Les médias libéraux et gauchistes ne se contentent pas de malmener Israël; ils enflent l'islamophobie tout en minimisant la gravité de l'antisémitisme. Selon des chiffres récemment rassemblés par la police britannique, les Juifs ont quatre fois plus de chances d'être attaqués en raison de leur religion que les musulmans. Il y a cependant en Grande-Bretagne des Juifs qui ignorent délibérément ces faits, s'obstinant à considérer Israël comme la source du problème et à laisser entendre que l'antisémitisme n'est qu'une invention «sioniste». Cette prise de position à «contre-courant» leur vaut l'étreinte des médias les plus respectables, qui adorent dresser Juifs contre Juifs; ils encensent les «courageux non-conformistes» qui dénoncent Israël tandis que ses défenseurs sont invariablement «complices» de l'oppression des Palestiniens. Cette farce hypocrite ajoute une note nouvelle, et assez nauséeuse, à la longue histoire des «guerres des Juifs» qui a toujours accompagné les éruptions d'antisémitisme.
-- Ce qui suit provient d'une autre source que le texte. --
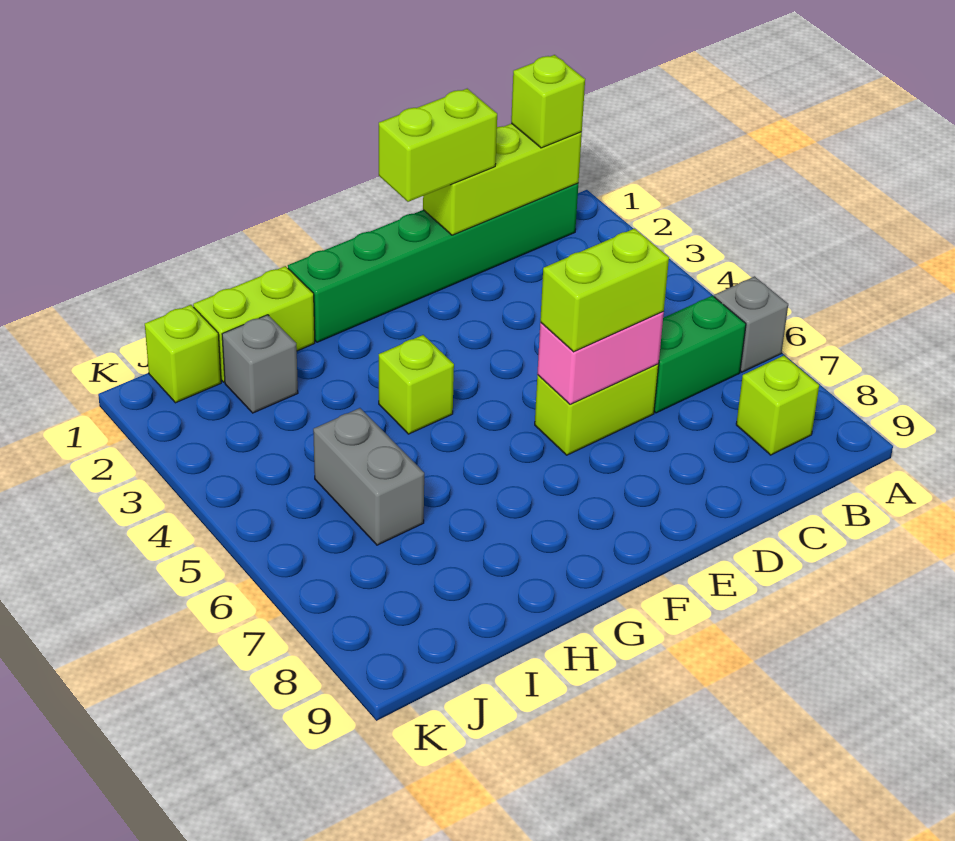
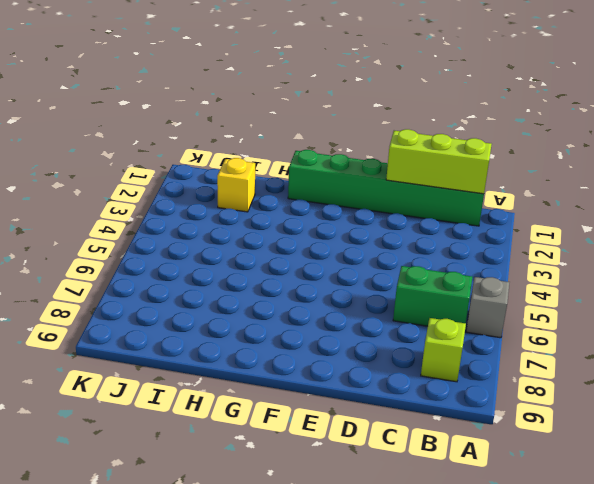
yellow brick I2 level 1 -> grey brick I2 level 1
none -> lime brick D6:E6 level 1
none -> lime brick G4 level 1
none -> lime brick H1:I1 level 1

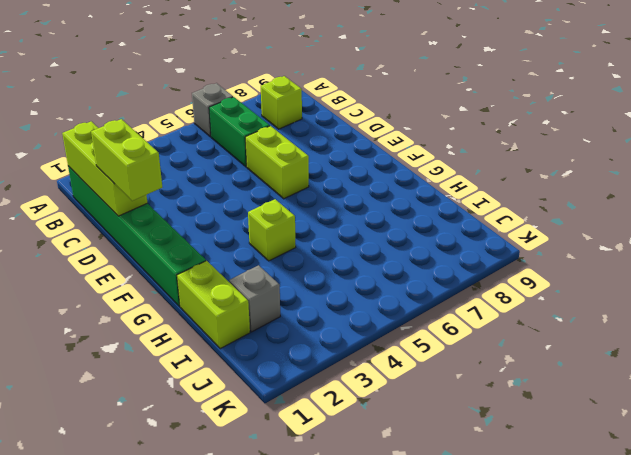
none -> grey brick I5:I6 level 1
none -> lime brick J1 level 1
none -> pink brick D6:E6 level 2

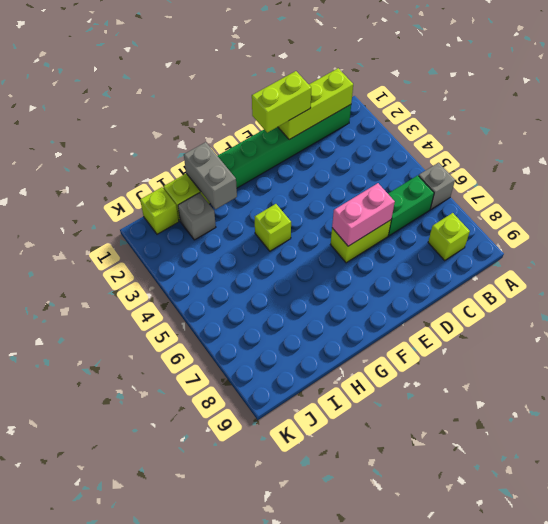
grey brick H1:H2 level 2 -> grey brick I5:I6 level 1
none -> lime brick B1 level 3
none -> lime brick D6:E6 level 3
* Le professeur Robert S. Wistrich occupe la chaire Neuberger d'Histoire contemporaine de l'Europe et d'Histoire juive à l'Université hébraïque de Jérusalem. Directeur du «Vidal Sassoon International Center for the Study of Antisemitism», il est l'auteur de nombreuses publications dont: Antisemitism: The Longest Hatred (Pantheon, 1991), Nietzsche, Godfather of Fascism? (Princeton, 2002), Hitler, l'Europe et la Shoa (Albin Michel, 2005).